Concepts

Architecture

Koala consists of multiple separate processes (red) and middleware components (blue). arc

Middleware

Data Management (DB)

Primary Datastore. Contains Asset metadata, information regarding ingest and retrieval requests as well as known filetypes, schemas and user information. Currently supported is mysql

Message Queue (MQ)

The message queue is used to asynchronously route ingest and retrieval requests to loader/retriever applications. Currently supported is RabbitMQ

Archival Storage

Physically stores the assets. Multiple implementations of an Archival Storage client are available, for example TSM, filesystem.

Cache

Stores heartbeat informations about the running applications which is shown on the web application. Retrieves and caches statistics about the archived packages from the main database. Currently supported is redis

Applications

Scheduler

Monitors the upload directory for new SIPs and publishes the data for further processing to the message queue. Only one scheduler must be running at the same time.

Loader

Multiple Loaders can be started simultaneously which then connects to the message broker and processes the SIPs concurrently.
Processing includes among others the following steps:

  • unzipping
  • validating files and metadata
  • calculating checksums
  • storing metadata in DB and assets in Archival Storage.

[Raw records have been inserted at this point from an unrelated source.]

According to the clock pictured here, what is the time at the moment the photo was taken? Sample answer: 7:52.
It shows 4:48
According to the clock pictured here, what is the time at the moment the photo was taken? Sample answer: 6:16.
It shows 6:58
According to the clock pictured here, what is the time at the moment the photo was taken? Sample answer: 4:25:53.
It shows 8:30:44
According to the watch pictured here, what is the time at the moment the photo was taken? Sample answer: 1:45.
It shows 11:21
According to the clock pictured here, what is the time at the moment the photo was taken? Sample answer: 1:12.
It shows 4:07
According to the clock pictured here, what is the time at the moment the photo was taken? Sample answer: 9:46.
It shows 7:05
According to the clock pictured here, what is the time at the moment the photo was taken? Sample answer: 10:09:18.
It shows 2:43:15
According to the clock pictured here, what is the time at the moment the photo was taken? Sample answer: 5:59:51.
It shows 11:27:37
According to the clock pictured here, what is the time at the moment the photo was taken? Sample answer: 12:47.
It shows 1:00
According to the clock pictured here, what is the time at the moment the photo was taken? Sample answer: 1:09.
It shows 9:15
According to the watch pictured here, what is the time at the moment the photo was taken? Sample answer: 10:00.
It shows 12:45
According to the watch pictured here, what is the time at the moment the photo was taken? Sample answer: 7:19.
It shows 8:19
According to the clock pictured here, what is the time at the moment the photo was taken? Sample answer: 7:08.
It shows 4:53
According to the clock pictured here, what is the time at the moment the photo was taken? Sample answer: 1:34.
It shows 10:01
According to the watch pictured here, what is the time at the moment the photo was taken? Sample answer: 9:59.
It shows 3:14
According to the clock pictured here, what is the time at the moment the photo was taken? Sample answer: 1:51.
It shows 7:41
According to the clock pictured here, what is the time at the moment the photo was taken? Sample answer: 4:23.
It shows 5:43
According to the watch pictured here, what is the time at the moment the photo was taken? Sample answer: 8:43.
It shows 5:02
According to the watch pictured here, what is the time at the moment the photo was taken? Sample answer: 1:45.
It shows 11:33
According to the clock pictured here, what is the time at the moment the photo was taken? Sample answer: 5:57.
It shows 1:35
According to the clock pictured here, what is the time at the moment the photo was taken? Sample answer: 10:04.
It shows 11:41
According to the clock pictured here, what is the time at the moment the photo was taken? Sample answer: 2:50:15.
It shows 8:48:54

The status of the ingest process is continuously updated and can be monitored through the Web UI or API.

Proxy

A reverse proxy for SSL offloading and serving of static content.

Web

Provides a http api for third party applications and a web ui for admin operations.

Retriever

Multiple Retriever can be started simultaneously which then connects to the message broker and processes retrieval requests from clients. AIPs are fetched from the Archival Storage system, afterwards converted to a DIP and saved in the http accessable downloadrea. The status of the retrieval process is continuously updated and can be monitored through the Web application.

Purger

Monitors the downloadarea filesystem size and removes old packages once the highwatermark is reached.

Statistics

Queries the main database, calculates statistics and saves the information in the cache.

Processes

Ingest

ingest

The ingest process is modeled as a state machine with done/error/fatal end states. As soon as the client gets a "done" ticket by the web application, the AIP is saved on stable storage (archival storage) and every participating system has the required data e.g. mdqi, data management. Every ingest of a SIP is also a "transaction" which means that a failing step leads to a recovery/rollback operation. The recovery is done by the loader error state or in case the operation was fatal by the purger application. During the recovery procedure the purger locks the corresponding workarea and blocks the loader application from starting.

Retrieve

retrieve

When the client requests a specific package, a retriever application saves the data to the http accessible downloadarea. The DIPs remain accessible until a configured threshold is reached. Typically 70% downloadarea usage. Then DIPs are being removed from oldest to newest by the purger application.

Authentication

koala can be configured to use local and a remote authentication mechanisms. Local accounts are saved in the database with hashed and salted passwords. Remote accounts can be authorized with LDAP or Single Sign-On via OpenId Connect, see Configuration. To allow a remote account to access koala it is nevertheless required to manually create a local account and assign appropriate permissions, see Permissions.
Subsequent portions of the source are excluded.